Task brief:
Each entry below must appear in the answer exactly as written.

#### Data provided ####

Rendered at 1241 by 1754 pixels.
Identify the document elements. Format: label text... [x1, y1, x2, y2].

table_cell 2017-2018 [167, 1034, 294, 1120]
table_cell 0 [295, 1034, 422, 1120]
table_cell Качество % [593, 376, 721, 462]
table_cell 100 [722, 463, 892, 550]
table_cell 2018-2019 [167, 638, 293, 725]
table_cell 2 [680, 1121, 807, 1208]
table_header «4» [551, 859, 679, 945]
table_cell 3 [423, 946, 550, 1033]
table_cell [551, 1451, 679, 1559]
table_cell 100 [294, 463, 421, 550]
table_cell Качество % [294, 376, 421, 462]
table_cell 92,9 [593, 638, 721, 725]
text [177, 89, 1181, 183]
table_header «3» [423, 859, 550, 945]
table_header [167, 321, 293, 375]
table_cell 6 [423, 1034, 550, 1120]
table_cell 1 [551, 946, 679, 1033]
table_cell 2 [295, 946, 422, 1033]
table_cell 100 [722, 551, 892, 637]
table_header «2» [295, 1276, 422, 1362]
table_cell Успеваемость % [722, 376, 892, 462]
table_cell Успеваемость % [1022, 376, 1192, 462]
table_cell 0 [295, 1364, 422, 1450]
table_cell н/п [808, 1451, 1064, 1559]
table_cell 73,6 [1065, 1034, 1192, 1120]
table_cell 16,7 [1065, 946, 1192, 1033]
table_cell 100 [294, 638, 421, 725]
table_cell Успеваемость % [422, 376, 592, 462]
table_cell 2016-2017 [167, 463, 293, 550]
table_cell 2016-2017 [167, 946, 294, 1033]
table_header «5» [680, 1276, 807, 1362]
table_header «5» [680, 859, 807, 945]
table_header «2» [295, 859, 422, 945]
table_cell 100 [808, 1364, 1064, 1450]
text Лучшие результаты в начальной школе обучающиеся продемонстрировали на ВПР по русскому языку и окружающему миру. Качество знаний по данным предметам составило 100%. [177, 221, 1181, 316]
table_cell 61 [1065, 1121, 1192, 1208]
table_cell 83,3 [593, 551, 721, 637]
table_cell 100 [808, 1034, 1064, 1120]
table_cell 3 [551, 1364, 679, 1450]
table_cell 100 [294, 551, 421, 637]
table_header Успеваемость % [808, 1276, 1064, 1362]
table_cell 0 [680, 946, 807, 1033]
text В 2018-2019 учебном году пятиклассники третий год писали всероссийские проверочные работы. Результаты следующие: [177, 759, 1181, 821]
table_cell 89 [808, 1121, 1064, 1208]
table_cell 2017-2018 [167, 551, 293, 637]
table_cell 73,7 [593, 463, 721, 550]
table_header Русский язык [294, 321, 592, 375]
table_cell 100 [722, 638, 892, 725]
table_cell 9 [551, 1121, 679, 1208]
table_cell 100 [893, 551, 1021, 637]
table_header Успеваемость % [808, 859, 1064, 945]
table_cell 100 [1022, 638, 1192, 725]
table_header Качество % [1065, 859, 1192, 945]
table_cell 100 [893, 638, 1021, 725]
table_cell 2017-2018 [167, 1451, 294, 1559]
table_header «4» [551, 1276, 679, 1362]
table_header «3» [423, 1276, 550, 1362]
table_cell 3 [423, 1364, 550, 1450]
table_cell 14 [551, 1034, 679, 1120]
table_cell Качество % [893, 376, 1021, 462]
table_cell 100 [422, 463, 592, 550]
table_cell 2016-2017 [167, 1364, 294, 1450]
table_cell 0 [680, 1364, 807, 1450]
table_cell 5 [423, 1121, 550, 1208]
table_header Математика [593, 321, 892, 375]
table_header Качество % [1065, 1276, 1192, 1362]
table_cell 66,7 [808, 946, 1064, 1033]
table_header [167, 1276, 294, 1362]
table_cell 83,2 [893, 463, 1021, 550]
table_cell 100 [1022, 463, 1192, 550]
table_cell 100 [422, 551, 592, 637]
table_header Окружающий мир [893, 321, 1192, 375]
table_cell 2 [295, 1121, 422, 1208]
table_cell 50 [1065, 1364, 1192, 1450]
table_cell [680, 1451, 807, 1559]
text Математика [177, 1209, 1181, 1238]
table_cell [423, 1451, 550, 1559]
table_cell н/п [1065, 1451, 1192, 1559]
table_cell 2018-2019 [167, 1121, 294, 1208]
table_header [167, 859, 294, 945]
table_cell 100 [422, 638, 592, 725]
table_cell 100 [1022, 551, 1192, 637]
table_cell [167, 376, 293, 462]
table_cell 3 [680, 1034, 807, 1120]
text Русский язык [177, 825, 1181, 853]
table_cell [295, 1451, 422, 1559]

####

Task output:
Rendered at 1241 by 1754 pixels.
Identify the document elements. Format: label text... [x1, y1, x2, y2].

table_cell 2017-2018 [167, 1034, 294, 1120]
table_cell 0 [295, 1034, 422, 1120]
table_cell Качество % [593, 376, 721, 462]
table_cell 100 [722, 463, 892, 550]
table_cell 2018-2019 [167, 638, 293, 725]
table_cell 2 [680, 1121, 807, 1208]
table_header «4» [551, 859, 679, 945]
table_cell 3 [423, 946, 550, 1033]
table_cell [551, 1451, 679, 1559]
table_cell 100 [294, 463, 421, 550]
table_cell Качество % [294, 376, 421, 462]
table_cell 92,9 [593, 638, 721, 725]
text [177, 89, 1181, 183]
table_header «3» [423, 859, 550, 945]
table_header [167, 321, 293, 375]
table_cell 6 [423, 1034, 550, 1120]
table_cell 1 [551, 946, 679, 1033]
table_cell 2 [295, 946, 422, 1033]
table_cell 100 [722, 551, 892, 637]
table_header «2» [295, 1276, 422, 1362]
table_cell Успеваемость % [722, 376, 892, 462]
table_cell Успеваемость % [1022, 376, 1192, 462]
table_cell 0 [295, 1364, 422, 1450]
table_cell н/п [808, 1451, 1064, 1559]
table_cell 73,6 [1065, 1034, 1192, 1120]
table_cell 16,7 [1065, 946, 1192, 1033]
table_cell 100 [294, 638, 421, 725]
table_cell Успеваемость % [422, 376, 592, 462]
table_cell 2016-2017 [167, 463, 293, 550]
table_cell 2016-2017 [167, 946, 294, 1033]
table_header «5» [680, 1276, 807, 1362]
table_header «5» [680, 859, 807, 945]
table_header «2» [295, 859, 422, 945]
table_cell 100 [808, 1364, 1064, 1450]
text Лучшие результаты в начальной школе обучающиеся продемонстрировали на ВПР по русскому языку и окружающему миру. Качество знаний по данным предметам составило 100%. [177, 221, 1181, 316]
table_cell 61 [1065, 1121, 1192, 1208]
table_cell 83,3 [593, 551, 721, 637]
table_cell 100 [808, 1034, 1064, 1120]
table_cell 3 [551, 1364, 679, 1450]
table_cell 100 [294, 551, 421, 637]
table_header Успеваемость % [808, 1276, 1064, 1362]
table_cell 0 [680, 946, 807, 1033]
text В 2018-2019 учебном году пятиклассники третий год писали всероссийские проверочные работы. Результаты следующие: [177, 759, 1181, 821]
table_cell 89 [808, 1121, 1064, 1208]
table_cell 2017-2018 [167, 551, 293, 637]
table_cell 73,7 [593, 463, 721, 550]
table_header Русский язык [294, 321, 592, 375]
table_cell 100 [722, 638, 892, 725]
table_cell 9 [551, 1121, 679, 1208]
table_cell 100 [893, 551, 1021, 637]
table_header Успеваемость % [808, 859, 1064, 945]
table_cell 100 [1022, 638, 1192, 725]
table_header Качество % [1065, 859, 1192, 945]
table_cell 100 [893, 638, 1021, 725]
table_cell 2017-2018 [167, 1451, 294, 1559]
table_header «4» [551, 1276, 679, 1362]
table_header «3» [423, 1276, 550, 1362]
table_cell 3 [423, 1364, 550, 1450]
table_cell 14 [551, 1034, 679, 1120]
table_cell Качество % [893, 376, 1021, 462]
table_cell 100 [422, 463, 592, 550]
table_cell 2016-2017 [167, 1364, 294, 1450]
table_cell 0 [680, 1364, 807, 1450]
table_cell 5 [423, 1121, 550, 1208]
table_header Математика [593, 321, 892, 375]
table_header Качество % [1065, 1276, 1192, 1362]
table_cell 66,7 [808, 946, 1064, 1033]
table_header [167, 1276, 294, 1362]
table_cell 83,2 [893, 463, 1021, 550]
table_cell 100 [1022, 463, 1192, 550]
table_cell 100 [422, 551, 592, 637]
table_header Окружающий мир [893, 321, 1192, 375]
table_cell 2 [295, 1121, 422, 1208]
table_cell 50 [1065, 1364, 1192, 1450]
table_cell [680, 1451, 807, 1559]
text Математика [177, 1209, 1181, 1238]
table_cell [423, 1451, 550, 1559]
table_cell н/п [1065, 1451, 1192, 1559]
table_cell 2018-2019 [167, 1121, 294, 1208]
table_header [167, 859, 294, 945]
table_cell 100 [422, 638, 592, 725]
table_cell 100 [1022, 551, 1192, 637]
table_cell [167, 376, 293, 462]
table_cell 3 [680, 1034, 807, 1120]
text Русский язык [177, 825, 1181, 853]
table_cell [295, 1451, 422, 1559]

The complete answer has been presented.